— Tâche à réaliser —
Reproduisez mot pour mot, ligne par ligne, chacune des entrées qui suivent.
----
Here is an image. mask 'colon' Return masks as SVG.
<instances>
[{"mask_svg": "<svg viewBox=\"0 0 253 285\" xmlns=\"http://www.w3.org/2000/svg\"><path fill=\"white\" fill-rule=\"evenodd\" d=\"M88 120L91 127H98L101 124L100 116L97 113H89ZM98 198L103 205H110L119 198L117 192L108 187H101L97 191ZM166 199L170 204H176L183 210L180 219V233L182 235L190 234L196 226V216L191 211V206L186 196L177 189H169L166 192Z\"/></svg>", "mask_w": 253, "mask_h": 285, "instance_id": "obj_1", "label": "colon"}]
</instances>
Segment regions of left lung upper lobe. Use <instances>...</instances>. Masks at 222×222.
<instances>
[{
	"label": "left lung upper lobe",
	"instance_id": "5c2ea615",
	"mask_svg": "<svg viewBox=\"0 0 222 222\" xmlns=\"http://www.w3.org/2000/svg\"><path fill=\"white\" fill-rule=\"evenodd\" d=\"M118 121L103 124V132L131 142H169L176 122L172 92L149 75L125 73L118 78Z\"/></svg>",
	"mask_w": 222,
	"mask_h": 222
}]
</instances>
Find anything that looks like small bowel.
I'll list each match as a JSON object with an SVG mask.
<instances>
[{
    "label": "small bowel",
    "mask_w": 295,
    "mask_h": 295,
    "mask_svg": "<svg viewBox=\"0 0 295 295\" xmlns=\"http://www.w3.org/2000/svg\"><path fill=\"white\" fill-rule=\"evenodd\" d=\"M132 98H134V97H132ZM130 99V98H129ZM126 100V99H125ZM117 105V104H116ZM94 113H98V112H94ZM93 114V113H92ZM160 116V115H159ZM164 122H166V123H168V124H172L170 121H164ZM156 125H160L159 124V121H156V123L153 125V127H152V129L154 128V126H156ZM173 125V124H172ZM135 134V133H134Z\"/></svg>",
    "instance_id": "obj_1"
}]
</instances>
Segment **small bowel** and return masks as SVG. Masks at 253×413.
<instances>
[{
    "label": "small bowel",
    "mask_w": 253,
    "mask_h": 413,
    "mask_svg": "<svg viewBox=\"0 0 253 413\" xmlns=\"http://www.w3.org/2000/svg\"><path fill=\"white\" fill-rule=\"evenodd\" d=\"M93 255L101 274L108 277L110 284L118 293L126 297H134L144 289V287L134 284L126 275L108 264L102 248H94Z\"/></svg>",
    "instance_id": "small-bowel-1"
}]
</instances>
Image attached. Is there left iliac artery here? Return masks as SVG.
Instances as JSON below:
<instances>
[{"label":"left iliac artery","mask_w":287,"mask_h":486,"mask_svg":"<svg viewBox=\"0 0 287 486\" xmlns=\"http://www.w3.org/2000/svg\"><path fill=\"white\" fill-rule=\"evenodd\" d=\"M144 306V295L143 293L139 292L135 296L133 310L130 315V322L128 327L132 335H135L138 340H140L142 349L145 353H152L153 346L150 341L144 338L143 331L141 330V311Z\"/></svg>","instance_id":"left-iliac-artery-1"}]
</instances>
----
— Réponse —
Here is an image. mask 'colon' Return masks as SVG.
<instances>
[{"mask_svg": "<svg viewBox=\"0 0 253 285\" xmlns=\"http://www.w3.org/2000/svg\"><path fill=\"white\" fill-rule=\"evenodd\" d=\"M88 120L91 127H98L101 124L100 116L97 113H89ZM98 198L103 205H110L119 198L117 192L108 187H101L97 191ZM166 199L170 204H176L183 210L180 219V233L182 235L190 234L196 226V216L191 211V206L186 196L177 189H169L166 192Z\"/></svg>", "mask_w": 253, "mask_h": 285, "instance_id": "obj_1", "label": "colon"}]
</instances>
Segment regions of left lung upper lobe. Use <instances>...</instances>. Masks at 222×222.
<instances>
[{
	"label": "left lung upper lobe",
	"instance_id": "5c2ea615",
	"mask_svg": "<svg viewBox=\"0 0 222 222\" xmlns=\"http://www.w3.org/2000/svg\"><path fill=\"white\" fill-rule=\"evenodd\" d=\"M118 121L103 124V132L131 142H169L176 122L172 92L149 75L125 73L118 78Z\"/></svg>",
	"mask_w": 222,
	"mask_h": 222
}]
</instances>
Find anything that looks like small bowel.
I'll list each match as a JSON object with an SVG mask.
<instances>
[{
    "label": "small bowel",
    "mask_w": 295,
    "mask_h": 295,
    "mask_svg": "<svg viewBox=\"0 0 295 295\" xmlns=\"http://www.w3.org/2000/svg\"><path fill=\"white\" fill-rule=\"evenodd\" d=\"M132 98H134V97H132ZM130 99V98H129ZM126 100V99H125ZM117 105V104H116ZM94 113H98V112H94ZM93 114V113H92ZM160 116V115H159ZM164 122H166V123H168V124H172L170 121H164ZM156 125H160L159 124V121H156V123L153 125V127H152V129L154 128V126H156ZM173 125V124H172ZM135 134V133H134Z\"/></svg>",
    "instance_id": "obj_1"
}]
</instances>
Segment **small bowel** and return masks as SVG. Masks at 253×413.
<instances>
[{
    "label": "small bowel",
    "mask_w": 253,
    "mask_h": 413,
    "mask_svg": "<svg viewBox=\"0 0 253 413\" xmlns=\"http://www.w3.org/2000/svg\"><path fill=\"white\" fill-rule=\"evenodd\" d=\"M93 255L101 274L108 277L110 284L118 293L126 297H134L144 289V287L134 284L126 275L108 264L102 248H94Z\"/></svg>",
    "instance_id": "small-bowel-1"
}]
</instances>
Image attached. Is there left iliac artery here? Return masks as SVG.
Instances as JSON below:
<instances>
[{"label":"left iliac artery","mask_w":287,"mask_h":486,"mask_svg":"<svg viewBox=\"0 0 287 486\" xmlns=\"http://www.w3.org/2000/svg\"><path fill=\"white\" fill-rule=\"evenodd\" d=\"M144 306V295L143 293L139 292L135 296L133 310L130 315V322L128 327L132 335H135L138 340H140L142 349L145 353H152L153 346L150 341L144 338L143 331L141 330V311Z\"/></svg>","instance_id":"left-iliac-artery-1"}]
</instances>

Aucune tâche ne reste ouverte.